Но до тех пор, пока не вернется она в Израиль, у нее не будет возможности взять в руки израильскую газету. А потому она натянула на себя ту одежду, которую носила в самолете, и побрела по неосвещенным коридорам к пустовавшей кухне. «Ведь я здесь уже нечто вроде помещицы», думала она, немало удивляясь. Но в кухне ее встретил слабый свет и старый знакомец – сторож, который вчера помогал ей обнаружить кофе и сахар – он поднялся, как только она вошла. Специально ли он оказался на кухне, ожидая ее, помня о прежней ее неудачной попытке найти кофе и сахар, или заранее получил тайное распоряжение от ее зятя?
Но она рада была его присутствию и с признательностью и теплотой взяла обеими руками его кисть, крепко ее сжав. Вместо мужа теперь в ее распоряжении оказался сухонький старик, который уже кипятил для нее воду, заранее поставив блюдце и чашку с серебряной ложечкой на стол, вместе с кофейником и сахарницей, но убрав из холодильника смущавшее ее зеленоватое молоко. Можно было только надеяться, что когда-нибудь его знание английского языка поможет произнести название животного, которому это молоко принадлежало, и тогда белая эта леди решится добавить его в кофе, как это делала у себя дома ежедневно.
И даже если большая часть примет и символов, равно как и деталей, связанных с этим визитом в Африку, со временем сойдет на нет, забудутся и почти исчезнут, она знала, что до последнего дня своей жизни не забудет старого высохшего негра, который, в отсутствие ее мужа, так заботился о ней в огромной и пустой кухне, африканским утром, незадолго до наступления восхода.
Как бы сильно Яари ни хотелось избежать своей благотворительной миссии в Иерусалим, при любом раскладе не имевшей в его глазах никакого смысла, ехал он быстро. Все, что могло двигаться, – а также все, что не могло, – так или иначе устремлялось прочь из столицы к средиземноморскому побережью. В преддверии субботы Иерусалим превращался в провинциальный, заштатный город – не то чтобы попросту брошенный его обитателями, но заметно опустевший, а потому движение внутри становилось доступным и легким. Вот – еще нет и девяти, а он без труда нашел свободное место и припарковался на узенькой улочке напротив здания старого кнессета.

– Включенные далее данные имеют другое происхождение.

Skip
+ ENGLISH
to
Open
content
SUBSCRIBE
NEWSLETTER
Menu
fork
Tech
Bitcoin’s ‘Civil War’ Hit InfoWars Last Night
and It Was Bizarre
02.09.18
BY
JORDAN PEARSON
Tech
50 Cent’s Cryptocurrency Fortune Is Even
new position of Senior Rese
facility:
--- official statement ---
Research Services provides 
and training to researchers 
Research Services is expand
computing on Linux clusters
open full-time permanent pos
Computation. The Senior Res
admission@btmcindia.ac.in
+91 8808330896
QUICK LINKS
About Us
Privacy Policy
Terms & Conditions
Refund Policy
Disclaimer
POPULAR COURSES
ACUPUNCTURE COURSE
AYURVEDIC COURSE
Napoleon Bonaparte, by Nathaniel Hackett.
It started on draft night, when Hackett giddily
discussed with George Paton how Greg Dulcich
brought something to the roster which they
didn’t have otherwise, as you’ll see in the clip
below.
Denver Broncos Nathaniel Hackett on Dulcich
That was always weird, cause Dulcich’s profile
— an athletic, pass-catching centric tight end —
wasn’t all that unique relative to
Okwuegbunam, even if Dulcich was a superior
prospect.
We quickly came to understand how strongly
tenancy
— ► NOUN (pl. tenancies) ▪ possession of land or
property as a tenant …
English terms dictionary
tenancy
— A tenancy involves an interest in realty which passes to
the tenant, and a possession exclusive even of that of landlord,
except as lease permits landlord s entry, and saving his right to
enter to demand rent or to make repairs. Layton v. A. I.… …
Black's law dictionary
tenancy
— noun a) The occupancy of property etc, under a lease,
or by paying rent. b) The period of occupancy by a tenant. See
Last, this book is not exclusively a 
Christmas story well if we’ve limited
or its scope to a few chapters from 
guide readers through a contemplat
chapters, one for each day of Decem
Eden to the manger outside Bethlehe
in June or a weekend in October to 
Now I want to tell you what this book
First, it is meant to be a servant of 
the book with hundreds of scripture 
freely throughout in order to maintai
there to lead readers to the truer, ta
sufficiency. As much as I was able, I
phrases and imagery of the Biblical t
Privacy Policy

Время от времени дизайнерские проекты приводили Яари в эти места – не сказать, чтобы слишком часто в центр Иерусалима, обычно в предместья, где по преимуществу располагались новые административные постройки. Сегодняшнее посещение района вблизи старого кнессета можно было отнести к туризму, а раз так, он не упустил возможности посетить небольшую выставку черно-белых фотографий, повествующих о днях, давно минувших, но не исчезнувших вовсе под пылью времен. Хотя он, Яари, никогда не жил в Иерусалиме, а в 1950-х и 60-х у телевидения не было привычки навязывать зрителям городских политиков, он хорошо помнил выпуски кинохроники «текущих событий», непрерывно демонстрировавшиеся на экранах кинотеатров.
Вот премьер-министр и его кабинет прогуливаются запросто, без официальных мундиров и без сопровождения охранников, более похожих на громил; они просто идут среднего размера компанией посередине улицы короля Георга Пятого, где сейчас идет и сам Яари, и всего лишь парочка полицейских вполне справляется с проблемой обеспечения безопасности вокруг политиков.
Но почему же волны ностальгии захлестывают при воспоминании о добрых старых временах? Разве что-то изменилось существенно? Может быть, город выглядит как-то иначе, более современно. Нет, все такой же скромный кнессет, забросанный бутылками и камнями во время бурных дебатов по вопросу о том, принимать или нет немецкие репарации за преступления холокоста? Лучше, все-таки, не романтизировать непорочность прошлого? Может быть, следует сосредоточиться на настоящем? Он сориентировался на местности, а затем зашел в небольшое, уже открывшееся кафе на углу и заказал наисвежайший круассан и большую кружку кофе. Таким образом он с самого начала оградил себя от гостеприимства госпожи Беннет, случись такому произойти, оставляя за собой возможность откланяться и отбыть домой с осознанием выполненного долга. И не только потому, что ему не улыбалась перспектива предстать перед кем-либо в роли специалиста по ремонту отживших свое старых лифтов, но и потому еще, что ему было неприятно встретиться лицом к лицу с неизвестной старухой, которая, по словам отца, играла в его жизни какую-то роль, пусть даже сейчас она оставалась «девчушкой» восьмидесяти одного года.
Затягивать это сомнительное удовольствие он вовсе не собирался.